[Source records]
((

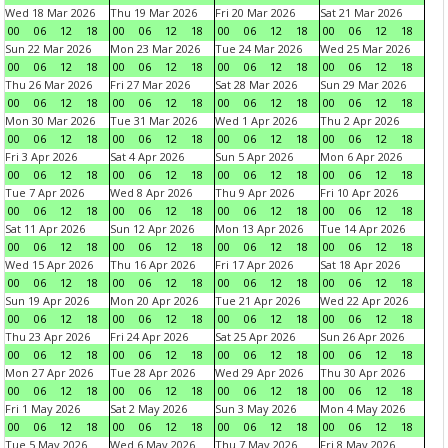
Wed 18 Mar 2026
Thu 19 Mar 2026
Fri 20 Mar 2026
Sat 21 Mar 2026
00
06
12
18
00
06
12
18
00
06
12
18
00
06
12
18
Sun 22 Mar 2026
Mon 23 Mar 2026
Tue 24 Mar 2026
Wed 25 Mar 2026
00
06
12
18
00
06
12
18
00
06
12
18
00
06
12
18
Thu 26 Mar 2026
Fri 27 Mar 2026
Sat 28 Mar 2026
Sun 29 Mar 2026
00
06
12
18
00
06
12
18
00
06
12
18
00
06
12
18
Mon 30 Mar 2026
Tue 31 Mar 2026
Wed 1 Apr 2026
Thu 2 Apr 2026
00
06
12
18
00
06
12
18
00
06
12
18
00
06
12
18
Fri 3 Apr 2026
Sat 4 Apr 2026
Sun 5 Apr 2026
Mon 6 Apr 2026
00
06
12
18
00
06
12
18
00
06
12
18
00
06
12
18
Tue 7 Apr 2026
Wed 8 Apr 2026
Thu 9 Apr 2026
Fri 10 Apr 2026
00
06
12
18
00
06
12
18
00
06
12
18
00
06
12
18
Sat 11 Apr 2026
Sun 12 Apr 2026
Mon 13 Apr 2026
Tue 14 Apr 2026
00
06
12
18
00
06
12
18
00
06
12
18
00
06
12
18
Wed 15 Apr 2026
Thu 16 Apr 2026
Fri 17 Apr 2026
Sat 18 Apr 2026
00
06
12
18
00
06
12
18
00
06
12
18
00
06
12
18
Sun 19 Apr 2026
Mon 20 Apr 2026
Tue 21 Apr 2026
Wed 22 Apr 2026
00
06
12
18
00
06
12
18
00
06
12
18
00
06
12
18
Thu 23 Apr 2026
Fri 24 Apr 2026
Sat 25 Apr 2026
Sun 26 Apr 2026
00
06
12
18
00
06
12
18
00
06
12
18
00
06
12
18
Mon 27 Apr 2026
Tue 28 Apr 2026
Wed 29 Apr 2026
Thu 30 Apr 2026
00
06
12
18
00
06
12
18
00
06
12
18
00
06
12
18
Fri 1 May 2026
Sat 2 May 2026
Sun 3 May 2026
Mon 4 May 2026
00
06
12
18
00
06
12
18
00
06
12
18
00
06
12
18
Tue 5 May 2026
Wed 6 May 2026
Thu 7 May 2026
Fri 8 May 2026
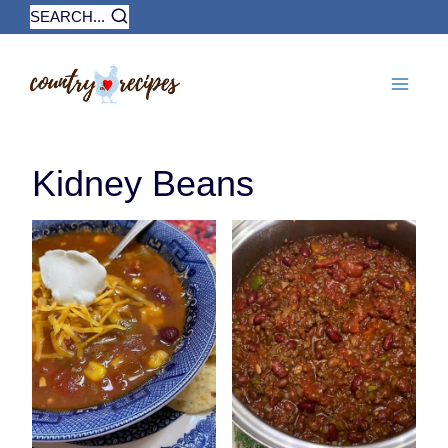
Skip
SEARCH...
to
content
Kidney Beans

))

### [WHAT NEEDS TO BE DONE]
Please copy the records above word for word, omitting every picture.

### [SOLUTION TO THIS TASK]
Wed 18 Mar 2026
Thu 19 Mar 2026
Fri 20 Mar 2026
Sat 21 Mar 2026
00
06
12
18
00
06
12
18
00
06
12
18
00
06
12
18
Sun 22 Mar 2026
Mon 23 Mar 2026
Tue 24 Mar 2026
Wed 25 Mar 2026
00
06
12
18
00
06
12
18
00
06
12
18
00
06
12
18
Thu 26 Mar 2026
Fri 27 Mar 2026
Sat 28 Mar 2026
Sun 29 Mar 2026
00
06
12
18
00
06
12
18
00
06
12
18
00
06
12
18
Mon 30 Mar 2026
Tue 31 Mar 2026
Wed 1 Apr 2026
Thu 2 Apr 2026
00
06
12
18
00
06
12
18
00
06
12
18
00
06
12
18
Fri 3 Apr 2026
Sat 4 Apr 2026
Sun 5 Apr 2026
Mon 6 Apr 2026
00
06
12
18
00
06
12
18
00
06
12
18
00
06
12
18
Tue 7 Apr 2026
Wed 8 Apr 2026
Thu 9 Apr 2026
Fri 10 Apr 2026
00
06
12
18
00
06
12
18
00
06
12
18
00
06
12
18
Sat 11 Apr 2026
Sun 12 Apr 2026
Mon 13 Apr 2026
Tue 14 Apr 2026
00
06
12
18
00
06
12
18
00
06
12
18
00
06
12
18
Wed 15 Apr 2026
Thu 16 Apr 2026
Fri 17 Apr 2026
Sat 18 Apr 2026
00
06
12
18
00
06
12
18
00
06
12
18
00
06
12
18
Sun 19 Apr 2026
Mon 20 Apr 2026
Tue 21 Apr 2026
Wed 22 Apr 2026
00
06
12
18
00
06
12
18
00
06
12
18
00
06
12
18
Thu 23 Apr 2026
Fri 24 Apr 2026
Sat 25 Apr 2026
Sun 26 Apr 2026
00
06
12
18
00
06
12
18
00
06
12
18
00
06
12
18
Mon 27 Apr 2026
Tue 28 Apr 2026
Wed 29 Apr 2026
Thu 30 Apr 2026
00
06
12
18
00
06
12
18
00
06
12
18
00
06
12
18
Fri 1 May 2026
Sat 2 May 2026
Sun 3 May 2026
Mon 4 May 2026
00
06
12
18
00
06
12
18
00
06
12
18
00
06
12
18
Tue 5 May 2026
Wed 6 May 2026
Thu 7 May 2026
Fri 8 May 2026
Skip
SEARCH...
to
content
Kidney Beans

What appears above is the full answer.